# What this task involves
Transcribe exactly the lines from the one containing "(3DEG|G2 D>G d<G|(3ecA||" through the end of the entries, including both the first and the last, and nothing else.

# Exercise materials
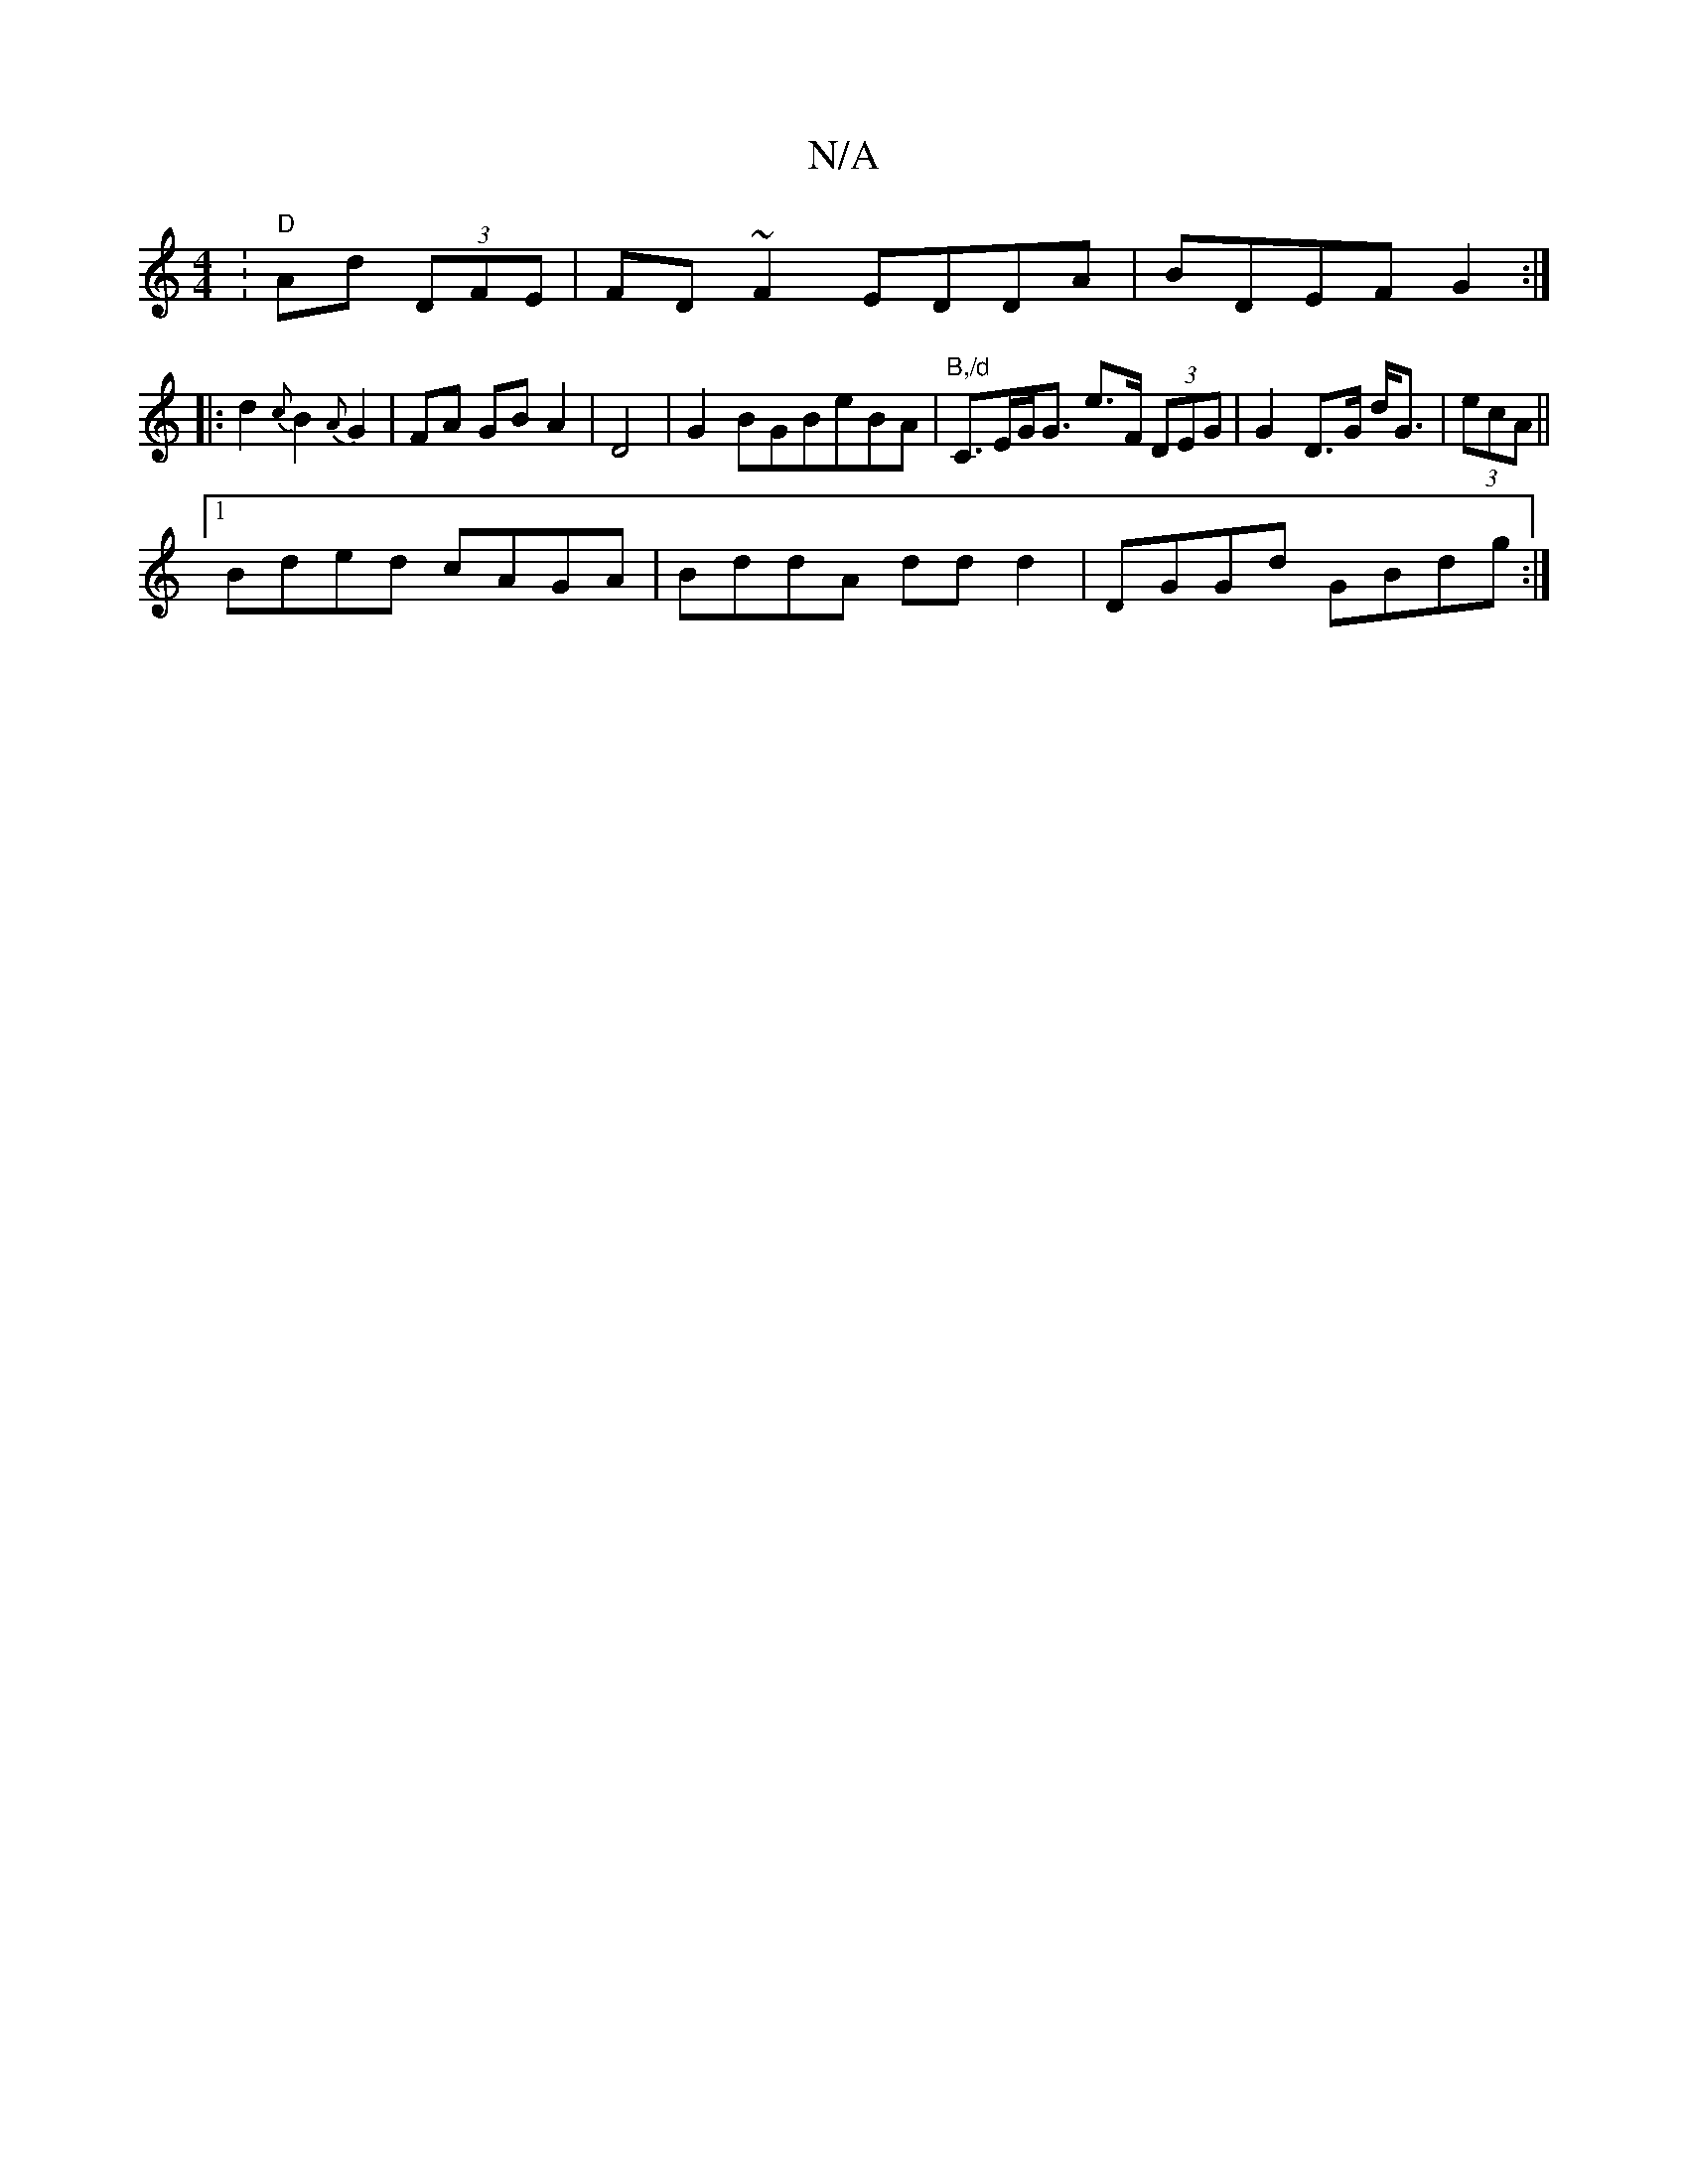 X:1
T:N/A
M:4/4
R:N/A
K:Cmajor
: "D"Ad (3DFE|FD ~F2 EDDA|BDEF G2:|
|: d2 {c}B2 {A}G2|FA GB A2|D4|G2BGBeBA|"B,/d" C>EG<G e>F (3DEG|G2 D>G d<G|(3ecA||
[1 Bded cAGA|BddA ddd2|DGGd GBdg:|

DEFG cAGE|DGFG D~E3|
DGGG B2~G2|(3Bcd df eded|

# Result of this task
|: d2 {c}B2 {A}G2|FA GB A2|D4|G2BGBeBA|"B,/d" C>EG<G e>F (3DEG|G2 D>G d<G|(3ecA||
[1 Bded cAGA|BddA ddd2|DGGd GBdg:|

DEFG cAGE|DGFG D~E3|
DGGG B2~G2|(3Bcd df eded|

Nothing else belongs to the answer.